There was a low moan from the medium and Shawn turned to look in that direction but couldn’t see anything due to the poor light. That was until a pale, glowing mist appeared to float over her shoulder. The woman holding his hand gasped and gripped him tighter but didn’t faint. No one seemed to know what to do. The mist moved around the table until it settled above the Doctor. It glowed really bright before breaking apart and vanishing.

As if a spell had been broken, everyone began talking at once. The Doctor stood and walked to the nearest lamp and switched it on, bathing the room in a warm glow. “Well, that was interesting.”

The medium took a deep breath. “There are refreshments set up in the parlor,” she stated. “I think we all need something calming.”

“Ideal.” The Doctor helped the medium stand. “Tea is known for its relaxing properties. It will give us all the chance to process what we’ve seen with others who have shared the experience.”

“You speak like one of those therapists,” said the man who had sat next to Shawn. His accent was similar to Amy’s.

“I did spend some time with Sigmund in Vienna, but this has nothing to do with that. It’s just that if you speak of this to someone who hasn’t seen it themselves, they’ll think you mad.”

With this put so simply, they all started discussing the event.
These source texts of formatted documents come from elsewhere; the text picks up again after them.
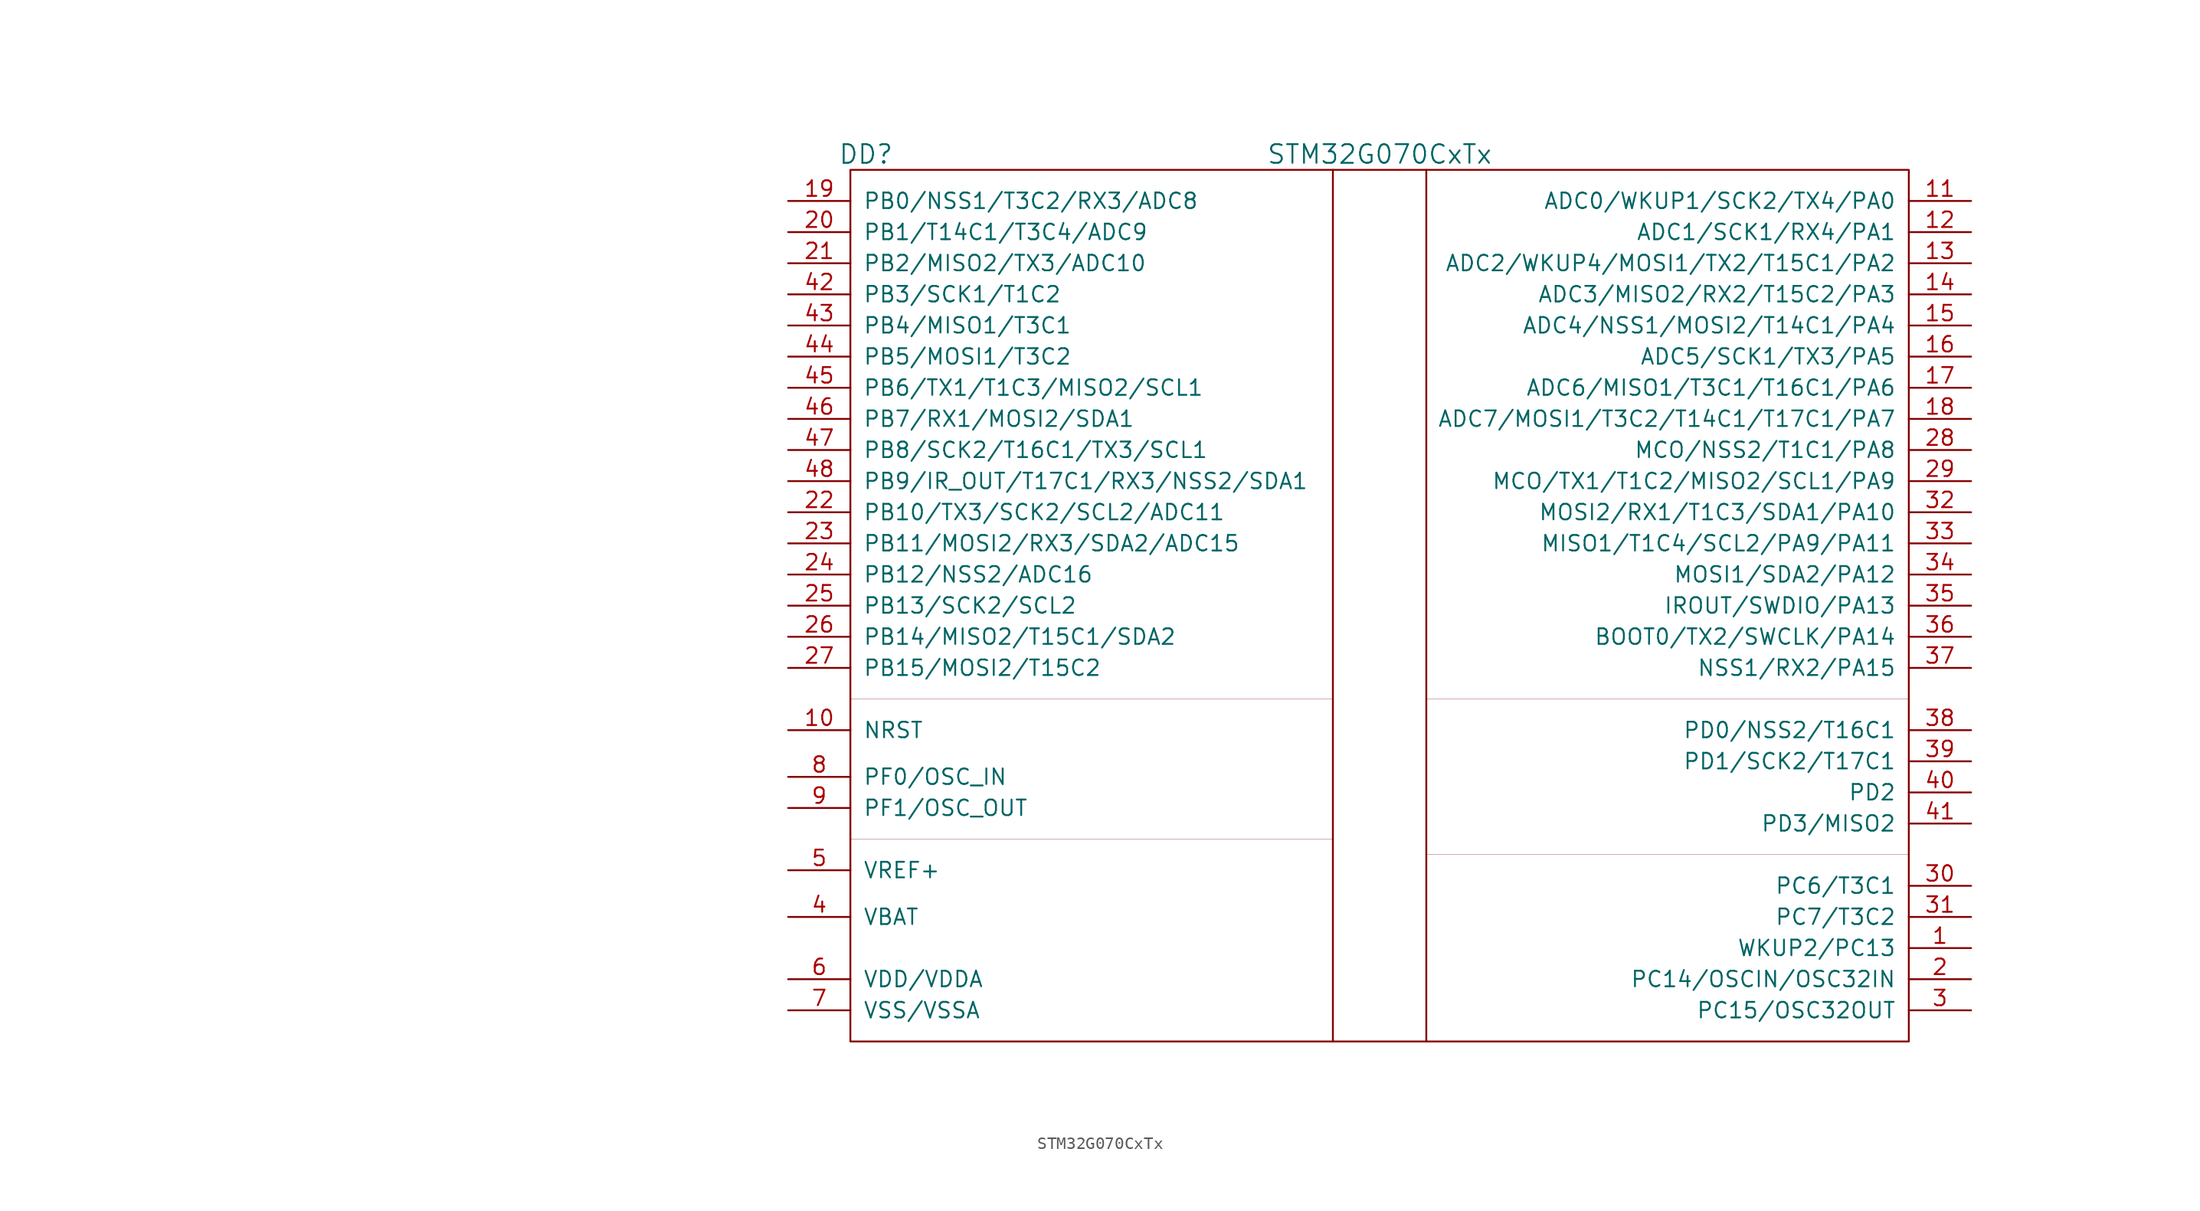
<source format=kicad_sym>
(kicad_symbol_lib
  (version 20201005)
  (generator kicad_symbol_editor)
  (symbol "st_kl:STM32G070CxTx"
    (pin_names
      (offset 1.016))
    (property "Reference" "DD"
      (at -41.91 45.72 0)
      (effects (font (size 1.524 1.524))))
    (property "Value" "STM32G070CxTx"
      (at 0 45.72 0)
      (effects (font (size 1.524 1.524))))
    (property "Datasheet" ""
      (at -93.98 6.35 0)
      (effects (font (size 1.524 1.524))))
    (symbol "STM32G070CxTx_0_1"
      (rectangle (start -43.18 44.45) (end 43.18 -26.67) (stroke (width 0)) (fill (type none)))
      (polyline (pts (xy -3.81 44.45) (xy -3.81 -26.67)) (stroke (width 0)) (fill (type none)))
      (polyline (pts (xy 3.81 44.45) (xy 3.81 -26.67)) (stroke (width 0)) (fill (type none)))
      (polyline (pts (xy 43.18 1.27) (xy 3.81 1.27)) (stroke (width 0.001)) (fill (type none)))
      (polyline (pts (xy 43.18 -11.43) (xy 3.81 -11.43)) (stroke (width 0.001)) (fill (type none)))
      (polyline (pts (xy -43.18 1.27) (xy -3.81 1.27)) (stroke (width 0.001)) (fill (type none)))
      (polyline (pts (xy -43.18 -10.16) (xy -3.81 -10.16)) (stroke (width 0.001)) (fill (type none))))
    (symbol "STM32G070CxTx_1_1"
      (pin passive line (at -48.26 19.05 0) (length 5.08) (name "PB9/IR_OUT/T17C1/RX3/NSS2/SDA1" (effects (font (size 1.27 1.27)))) (number "48" (effects (font (size 1.27 1.27)))))
      (pin passive line (at 48.26 34.29 180) (length 5.08) (name "ADC3/MISO2/RX2/T15C2/PA3" (effects (font (size 1.27 1.27)))) (number "14" (effects (font (size 1.27 1.27)))))
      (pin passive line (at 48.26 31.75 180) (length 5.08) (name "ADC4/NSS1/MOSI2/T14C1/PA4" (effects (font (size 1.27 1.27)))) (number "15" (effects (font (size 1.27 1.27)))))
      (pin passive line (at 48.26 29.21 180) (length 5.08) (name "ADC5/SCK1/TX3/PA5" (effects (font (size 1.27 1.27)))) (number "16" (effects (font (size 1.27 1.27)))))
      (pin passive line (at 48.26 26.67 180) (length 5.08) (name "ADC6/MISO1/T3C1/T16C1/PA6" (effects (font (size 1.27 1.27)))) (number "17" (effects (font (size 1.27 1.27)))))
      (pin passive line (at 48.26 24.13 180) (length 5.08) (name "ADC7/MOSI1/T3C2/T14C1/T17C1/PA7" (effects (font (size 1.27 1.27)))) (number "18" (effects (font (size 1.27 1.27)))))
      (pin passive line (at -48.26 41.91 0) (length 5.08) (name "PB0/NSS1/T3C2/RX3/ADC8" (effects (font (size 1.27 1.27)))) (number "19" (effects (font (size 1.27 1.27)))))
      (pin passive line (at -48.26 39.37 0) (length 5.08) (name "PB1/T14C1/T3C4/ADC9" (effects (font (size 1.27 1.27)))) (number "20" (effects (font (size 1.27 1.27)))))
      (pin passive line (at -48.26 36.83 0) (length 5.08) (name "PB2/MISO2/TX3/ADC10" (effects (font (size 1.27 1.27)))) (number "21" (effects (font (size 1.27 1.27)))))
      (pin passive line (at 48.26 21.59 180) (length 5.08) (name "MCO/NSS2/T1C1/PA8" (effects (font (size 1.27 1.27)))) (number "28" (effects (font (size 1.27 1.27)))))
      (pin passive line (at 48.26 19.05 180) (length 5.08) (name "MCO/TX1/T1C2/MISO2/SCL1/PA9" (effects (font (size 1.27 1.27)))) (number "29" (effects (font (size 1.27 1.27)))))
      (pin passive line (at 48.26 -21.59 180) (length 5.08) (name "PC14/OSCIN/OSC32IN" (effects (font (size 1.27 1.27)))) (number "2" (effects (font (size 1.27 1.27)))))
      (pin passive line (at 48.26 -13.97 180) (length 5.08) (name "PC6/T3C1" (effects (font (size 1.27 1.27)))) (number "30" (effects (font (size 1.27 1.27)))))
      (pin passive line (at 48.26 16.51 180) (length 5.08) (name "MOSI2/RX1/T1C3/SDA1/PA10" (effects (font (size 1.27 1.27)))) (number "32" (effects (font (size 1.27 1.27)))))
      (pin passive line (at 48.26 13.97 180) (length 5.08) (name "MISO1/T1C4/SCL2/PA9/PA11" (effects (font (size 1.27 1.27)))) (number "33" (effects (font (size 1.27 1.27)))))
      (pin passive line (at 48.26 11.43 180) (length 5.08) (name "MOSI1/SDA2/PA12" (effects (font (size 1.27 1.27)))) (number "34" (effects (font (size 1.27 1.27)))))
      (pin passive line (at 48.26 8.89 180) (length 5.08) (name "IROUT/SWDIO/PA13" (effects (font (size 1.27 1.27)))) (number "35" (effects (font (size 1.27 1.27)))))
      (pin passive line (at 48.26 6.35 180) (length 5.08) (name "BOOT0/TX2/SWCLK/PA14" (effects (font (size 1.27 1.27)))) (number "36" (effects (font (size 1.27 1.27)))))
      (pin passive line (at 48.26 3.81 180) (length 5.08) (name "NSS1/RX2/PA15" (effects (font (size 1.27 1.27)))) (number "37" (effects (font (size 1.27 1.27)))))
      (pin passive line (at -48.26 34.29 0) (length 5.08) (name "PB3/SCK1/T1C2" (effects (font (size 1.27 1.27)))) (number "42" (effects (font (size 1.27 1.27)))))
      (pin passive line (at -48.26 31.75 0) (length 5.08) (name "PB4/MISO1/T3C1" (effects (font (size 1.27 1.27)))) (number "43" (effects (font (size 1.27 1.27)))))
      (pin passive line (at -48.26 29.21 0) (length 5.08) (name "PB5/MOSI1/T3C2" (effects (font (size 1.27 1.27)))) (number "44" (effects (font (size 1.27 1.27)))))
      (pin passive line (at 48.26 -24.13 180) (length 5.08) (name "PC15/OSC32OUT" (effects (font (size 1.27 1.27)))) (number "3" (effects (font (size 1.27 1.27)))))
      (pin passive line (at -48.26 26.67 0) (length 5.08) (name "PB6/TX1/T1C3/MISO2/SCL1" (effects (font (size 1.27 1.27)))) (number "45" (effects (font (size 1.27 1.27)))))
      (pin passive line (at -48.26 24.13 0) (length 5.08) (name "PB7/RX1/MOSI2/SDA1" (effects (font (size 1.27 1.27)))) (number "46" (effects (font (size 1.27 1.27)))))
      (pin passive line (at -48.26 21.59 0) (length 5.08) (name "PB8/SCK2/T16C1/TX3/SCL1" (effects (font (size 1.27 1.27)))) (number "47" (effects (font (size 1.27 1.27)))))
      (pin power_in line (at -48.26 -21.59 0) (length 5.08) (name "VDD/VDDA" (effects (font (size 1.27 1.27)))) (number "6" (effects (font (size 1.27 1.27)))))
      (pin power_in line (at -48.26 -24.13 0) (length 5.08) (name "VSS/VSSA" (effects (font (size 1.27 1.27)))) (number "7" (effects (font (size 1.27 1.27)))))
      (pin passive line (at -48.26 -1.27 0) (length 5.08) (name "NRST" (effects (font (size 1.27 1.27)))) (number "10" (effects (font (size 1.27 1.27)))))
      (pin passive line (at 48.26 41.91 180) (length 5.08) (name "ADC0/WKUP1/SCK2/TX4/PA0" (effects (font (size 1.27 1.27)))) (number "11" (effects (font (size 1.27 1.27)))))
      (pin passive line (at 48.26 39.37 180) (length 5.08) (name "ADC1/SCK1/RX4/PA1" (effects (font (size 1.27 1.27)))) (number "12" (effects (font (size 1.27 1.27)))))
      (pin passive line (at 48.26 36.83 180) (length 5.08) (name "ADC2/WKUP4/MOSI1/TX2/T15C1/PA2" (effects (font (size 1.27 1.27)))) (number "13" (effects (font (size 1.27 1.27)))))
      (pin passive line (at 48.26 -19.05 180) (length 5.08) (name "WKUP2/PC13" (effects (font (size 1.27 1.27)))) (number "1" (effects (font (size 1.27 1.27)))))
      (pin power_in line (at -48.26 -16.51 0) (length 5.08) (name "VBAT" (effects (font (size 1.27 1.27)))) (number "4" (effects (font (size 1.27 1.27)))))
      (pin passive line (at -48.26 -12.7 0) (length 5.08) (name "VREF+" (effects (font (size 1.27 1.27)))) (number "5" (effects (font (size 1.27 1.27)))))
      (pin passive line (at -48.26 -5.08 0) (length 5.08) (name "PF0/OSC_IN" (effects (font (size 1.27 1.27)))) (number "8" (effects (font (size 1.27 1.27)))))
      (pin passive line (at -48.26 -7.62 0) (length 5.08) (name "PF1/OSC_OUT" (effects (font (size 1.27 1.27)))) (number "9" (effects (font (size 1.27 1.27)))))
      (pin passive line (at -48.26 16.51 0) (length 5.08) (name "PB10/TX3/SCK2/SCL2/ADC11" (effects (font (size 1.27 1.27)))) (number "22" (effects (font (size 1.27 1.27)))))
      (pin passive line (at -48.26 13.97 0) (length 5.08) (name "PB11/MOSI2/RX3/SDA2/ADC15" (effects (font (size 1.27 1.27)))) (number "23" (effects (font (size 1.27 1.27)))))
      (pin passive line (at -48.26 11.43 0) (length 5.08) (name "PB12/NSS2/ADC16" (effects (font (size 1.27 1.27)))) (number "24" (effects (font (size 1.27 1.27)))))
      (pin passive line (at -48.26 8.89 0) (length 5.08) (name "PB13/SCK2/SCL2" (effects (font (size 1.27 1.27)))) (number "25" (effects (font (size 1.27 1.27)))))
      (pin passive line (at -48.26 6.35 0) (length 5.08) (name "PB14/MISO2/T15C1/SDA2" (effects (font (size 1.27 1.27)))) (number "26" (effects (font (size 1.27 1.27)))))
      (pin passive line (at -48.26 3.81 0) (length 5.08) (name "PB15/MOSI2/T15C2" (effects (font (size 1.27 1.27)))) (number "27" (effects (font (size 1.27 1.27)))))
      (pin passive line (at 48.26 -16.51 180) (length 5.08) (name "PC7/T3C2" (effects (font (size 1.27 1.27)))) (number "31" (effects (font (size 1.27 1.27)))))
      (pin passive line (at 48.26 -1.27 180) (length 5.08) (name "PD0/NSS2/T16C1" (effects (font (size 1.27 1.27)))) (number "38" (effects (font (size 1.27 1.27)))))
      (pin passive line (at 48.26 -3.81 180) (length 5.08) (name "PD1/SCK2/T17C1" (effects (font (size 1.27 1.27)))) (number "39" (effects (font (size 1.27 1.27)))))
      (pin passive line (at 48.26 -6.35 180) (length 5.08) (name "PD2" (effects (font (size 1.27 1.27)))) (number "40" (effects (font (size 1.27 1.27)))))
      (pin passive line (at 48.26 -8.89 180) (length 5.08) (name "PD3/MISO2" (effects (font (size 1.27 1.27)))) (number "41" (effects (font (size 1.27 1.27))))))))
</source>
Houdini was questioned from all sides.

The Doctor pulled Shawn and Amy off to one side where they could talk more openly. “Was that really a ghost?” Amy asked.

“The last experiences I had with ‘ghosts’ have been aliens.” He didn’t look all that happy.

“Well, that gives a whole new twist to Ghostbusters.”

“It could explain why it went to you,” Amy said as if Shawn had never spoken. “They didn’t know we were coming and couldn’t have set it up beforehand.”

“The cold air was staged,” said Shawn. “I spotted the vents. I think there was something planned, but that wasn’t it. The medium was just as surprised as everyone else.”

“Speaking of everyone else, Shawn, what do you make of our fellow guests?”

Shawn looked around the room and saw mostly middle-class people with a few upper-crusters there to see what all the fuss was about. They all got more than they bargained for. He began rattling off details about each person based on what he saw in one of the most severe cases of verbal diarrhea he had ever suffered. When he was done, he realized the man who had been sitting next to him at the table was looking at him. Shawn looked at Amy and the Doctor in case he had said something detrimental.

The man walked over. “Pardon me for overstepping, but I couldn’t help but hear what you just said. I’ve only seen such a thing only a few times but not with such detail. It is quite impressive.”

“Thank you, Mr…”

“Forgive me. Conan Doyle. Arthur Conan Doyle.”